А это было весьма сложным делом.
Российская эмиграция никогда не была однородной.
Наоборот!
Это было сообщество в истинно русском духе: противоречивое, а зачастую и непримиримое.
И теперь, в преддверии скорой войны с Россией, эта напримиримость с каждым днем проявлялась все ярче.
По своей сути это было продолжением споров двадцатых годов о допустимости иностранной интервенции.
Самым же печальным было то, что два лагеря русских людей противостояли во всеоружии друг другу и готовились к борьбе.
Как и всегда у русских, никакой экономики в подоплеке не было, и на первое место выходили идеи.
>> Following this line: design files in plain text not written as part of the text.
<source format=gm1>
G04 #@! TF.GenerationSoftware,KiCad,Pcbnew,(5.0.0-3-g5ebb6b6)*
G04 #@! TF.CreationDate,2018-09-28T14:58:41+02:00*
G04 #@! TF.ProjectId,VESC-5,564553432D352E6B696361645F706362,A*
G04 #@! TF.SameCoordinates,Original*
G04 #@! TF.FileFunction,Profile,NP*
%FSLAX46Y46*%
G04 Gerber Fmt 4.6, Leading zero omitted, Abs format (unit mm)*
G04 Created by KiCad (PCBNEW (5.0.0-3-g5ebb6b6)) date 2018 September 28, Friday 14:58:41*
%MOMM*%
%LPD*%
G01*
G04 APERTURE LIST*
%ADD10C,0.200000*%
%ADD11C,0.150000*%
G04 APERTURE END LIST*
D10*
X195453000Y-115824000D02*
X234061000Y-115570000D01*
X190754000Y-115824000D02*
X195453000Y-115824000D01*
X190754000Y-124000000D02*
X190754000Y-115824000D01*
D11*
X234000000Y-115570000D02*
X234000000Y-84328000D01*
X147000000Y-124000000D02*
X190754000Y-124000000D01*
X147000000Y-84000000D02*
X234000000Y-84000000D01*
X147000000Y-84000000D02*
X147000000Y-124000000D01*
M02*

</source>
Патриоты на либеральном керенско-милюковском фланге считали, что главное – сохранить «русскую территорию», а большевизм же рано или поздно сам кончится.
Генерал Деникин предлагал свергать советскую власть и защищать русскую территорию.
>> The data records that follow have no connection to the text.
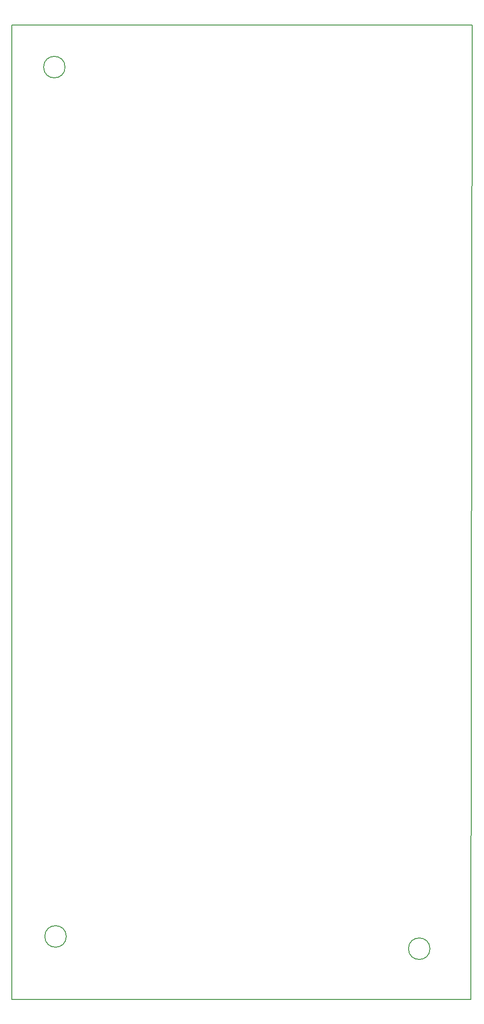
<source format=gm1>
G04 #@! TF.GenerationSoftware,KiCad,Pcbnew,(5.1.6)-1*
G04 #@! TF.CreationDate,2020-06-08T17:18:56+12:00*
G04 #@! TF.ProjectId,discipad-pcb,64697363-6970-4616-942d-7063622e6b69,rev?*
G04 #@! TF.SameCoordinates,Original*
G04 #@! TF.FileFunction,Profile,NP*
%FSLAX46Y46*%
G04 Gerber Fmt 4.6, Leading zero omitted, Abs format (unit mm)*
G04 Created by KiCad (PCBNEW (5.1.6)-1) date 2020-06-08 17:18:56*
%MOMM*%
%LPD*%
G01*
G04 APERTURE LIST*
G04 #@! TA.AperFunction,Profile*
%ADD10C,0.150000*%
G04 #@! TD*
G04 APERTURE END LIST*
D10*
X9958493Y-7926493D02*
G75*
G03*
X9958493Y-7926493I-2000000J0D01*
G01*
X10180493Y-169724493D02*
G75*
G03*
X10180493Y-169724493I-2000000J0D01*
G01*
X77998493Y-172010493D02*
G75*
G03*
X77998493Y-172010493I-2000000J0D01*
G01*
X52493Y-181408493D02*
X814493Y-181408493D01*
X52493Y-52493D02*
X52493Y-181408493D01*
X85650493Y-181408493D02*
X814493Y-181408493D01*
X85904493Y-52493D02*
X85650493Y-181408493D01*
X52493Y-52493D02*
X85904493Y-52493D01*
M02*

</source>
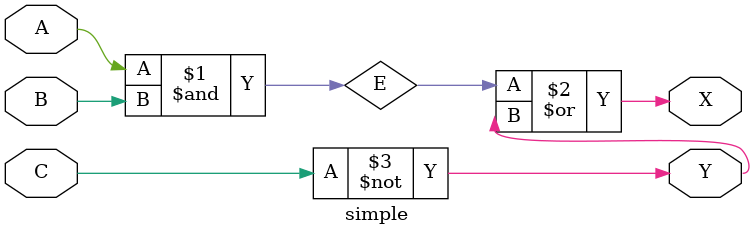
<source format=v>
module simple (A, B, C, X, Y);
  input wire A,B,C;
  output wire X,Y;

  wire E;

  and #2 g1(E,A,B);
  not #1 g2(Y,C);
  or  #2 g3(X,E,Y);

endmodule

</source>
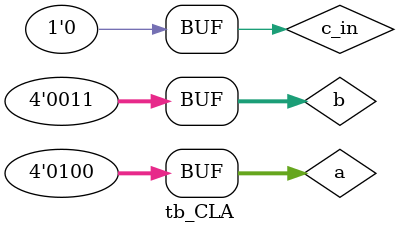
<source format=v>
`timescale 1ns / 1ps


module tb_CLA;

	// Inputs
	reg [3:0] a;
	reg [3:0] b;
	reg c_in;

	// Outputs
	wire c_out;
	wire [3:0] sum;

	// Instantiate the Unit Under Test (UUT)
	CLA uut (
		.a(a), 
		.b(b), 
		.c_in(c_in), 
		.c_out(c_out), 
		.sum(sum)
	);

	initial begin
		// Initialize Inputs
		#10
		a = 4;
		b = 5;
		c_in = 1;
		#10
		a = 4;
		b = 3;
		c_in = 0;
   
		// Wait 100 ns for global reset to finish
		#100;
        
		// Add stimulus here

	end
      
endmodule


</source>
При этом он категорически выступал против участия русских эмигрантов во вторжении в Россию.
Правые круги РОВСа считали подобную позицию теоретически верной, но практически неосуществимой.
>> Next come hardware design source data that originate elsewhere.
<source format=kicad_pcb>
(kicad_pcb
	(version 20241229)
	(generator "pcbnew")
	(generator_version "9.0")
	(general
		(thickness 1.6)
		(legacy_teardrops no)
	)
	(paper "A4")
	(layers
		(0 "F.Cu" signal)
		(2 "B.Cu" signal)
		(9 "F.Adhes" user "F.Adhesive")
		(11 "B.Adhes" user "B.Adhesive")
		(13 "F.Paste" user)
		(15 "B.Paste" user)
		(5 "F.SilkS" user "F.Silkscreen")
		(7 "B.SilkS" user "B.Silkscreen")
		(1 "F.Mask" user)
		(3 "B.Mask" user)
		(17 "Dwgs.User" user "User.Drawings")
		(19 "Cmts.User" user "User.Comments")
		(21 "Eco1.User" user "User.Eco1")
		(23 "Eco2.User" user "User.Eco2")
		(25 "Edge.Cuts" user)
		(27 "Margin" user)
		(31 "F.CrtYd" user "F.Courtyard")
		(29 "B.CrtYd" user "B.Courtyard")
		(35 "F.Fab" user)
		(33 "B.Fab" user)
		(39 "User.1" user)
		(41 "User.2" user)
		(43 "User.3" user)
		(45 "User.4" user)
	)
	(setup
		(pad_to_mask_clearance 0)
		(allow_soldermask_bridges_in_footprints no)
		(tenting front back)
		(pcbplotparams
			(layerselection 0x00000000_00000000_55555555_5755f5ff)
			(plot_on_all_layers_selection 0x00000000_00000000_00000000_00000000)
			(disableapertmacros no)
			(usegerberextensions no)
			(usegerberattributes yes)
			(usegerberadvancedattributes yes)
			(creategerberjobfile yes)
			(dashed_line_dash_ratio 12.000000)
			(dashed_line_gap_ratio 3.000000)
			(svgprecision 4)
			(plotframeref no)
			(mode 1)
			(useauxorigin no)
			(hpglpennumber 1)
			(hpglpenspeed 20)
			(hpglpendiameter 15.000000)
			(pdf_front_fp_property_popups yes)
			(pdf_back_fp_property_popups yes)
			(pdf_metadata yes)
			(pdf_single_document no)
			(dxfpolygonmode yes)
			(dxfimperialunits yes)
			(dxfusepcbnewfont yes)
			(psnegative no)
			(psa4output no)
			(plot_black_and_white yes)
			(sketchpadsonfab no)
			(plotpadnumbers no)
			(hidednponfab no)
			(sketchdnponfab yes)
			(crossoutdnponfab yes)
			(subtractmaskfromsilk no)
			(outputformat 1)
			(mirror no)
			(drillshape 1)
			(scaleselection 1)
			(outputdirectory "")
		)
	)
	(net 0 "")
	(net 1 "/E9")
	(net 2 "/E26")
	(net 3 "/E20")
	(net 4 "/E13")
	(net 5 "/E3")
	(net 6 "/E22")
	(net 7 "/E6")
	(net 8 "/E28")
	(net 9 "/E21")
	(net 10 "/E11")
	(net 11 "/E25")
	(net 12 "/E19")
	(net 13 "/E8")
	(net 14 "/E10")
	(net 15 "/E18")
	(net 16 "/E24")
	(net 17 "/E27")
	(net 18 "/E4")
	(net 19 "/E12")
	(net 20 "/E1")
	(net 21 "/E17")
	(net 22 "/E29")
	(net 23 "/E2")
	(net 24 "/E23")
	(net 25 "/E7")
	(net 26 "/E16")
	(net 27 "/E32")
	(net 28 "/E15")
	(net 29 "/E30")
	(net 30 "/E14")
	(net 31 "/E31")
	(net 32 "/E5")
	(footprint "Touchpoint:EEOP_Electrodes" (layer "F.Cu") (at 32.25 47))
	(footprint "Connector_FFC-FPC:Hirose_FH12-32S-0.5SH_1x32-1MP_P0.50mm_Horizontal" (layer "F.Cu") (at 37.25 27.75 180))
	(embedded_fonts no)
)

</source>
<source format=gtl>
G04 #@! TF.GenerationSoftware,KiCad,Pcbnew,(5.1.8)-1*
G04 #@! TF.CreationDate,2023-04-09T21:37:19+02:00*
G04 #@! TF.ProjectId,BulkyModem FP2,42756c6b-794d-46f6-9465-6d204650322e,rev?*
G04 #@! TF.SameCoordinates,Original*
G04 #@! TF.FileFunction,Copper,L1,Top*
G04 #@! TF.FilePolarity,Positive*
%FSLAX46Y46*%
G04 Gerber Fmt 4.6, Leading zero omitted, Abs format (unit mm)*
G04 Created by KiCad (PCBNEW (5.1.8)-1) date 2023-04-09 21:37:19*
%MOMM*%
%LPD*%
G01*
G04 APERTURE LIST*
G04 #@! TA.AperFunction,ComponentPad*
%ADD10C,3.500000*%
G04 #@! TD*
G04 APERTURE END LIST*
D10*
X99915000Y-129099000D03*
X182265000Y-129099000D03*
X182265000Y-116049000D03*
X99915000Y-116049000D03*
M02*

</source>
Они называли это «погоней за двумя зайцами», утверждая, что «тот единственный заяц, за которым ныне следует гнаться – падение большевиков на всей территории России».
И по-своему руководители РОВСа были прав. Ведь именно они провозгласил на Зарубежном съезде в 1926 году: «СССР – не Россия и вообще не национальное государство, а русская территория, завоеванная антирусским Интернационалом».
А коль так, то в борьбе с этой «раковой опухолью» неизбежна хирургическая операция и подготовка к возобновлению гражданской войны.
То, что такую войну можно было вести лишь в союзе с иностранными силами, также было ясно. И когда возник Антикоминтерновский пакт – надежды на освобождение России стали связывать с ним.
«Мировая война, – утверждал редактор «Сигнала» Пятницкий, – создала новый тип людей с железом в руках и крестом в сердце. Именно эти люди вырвут униженную, распятую Россию из рук ее хищных палачей», ибо движет этими людьми Новая вера служения Богу силой, противопоставляемой злу.
Всякое худшее будет хотя и злом, но все же неизмеримо меньшим, чем иудо-сталинизм. Поэтому мы полагаем, что всякая внешняя война кого бы то ни было против СССР – это удар по стенам и проволоке советской каторги».
«Возможная германская оккупация России, – считали ведущие авторы «Сигнала», – есть не что иное, как плата нашего поколения за допущение большевизма.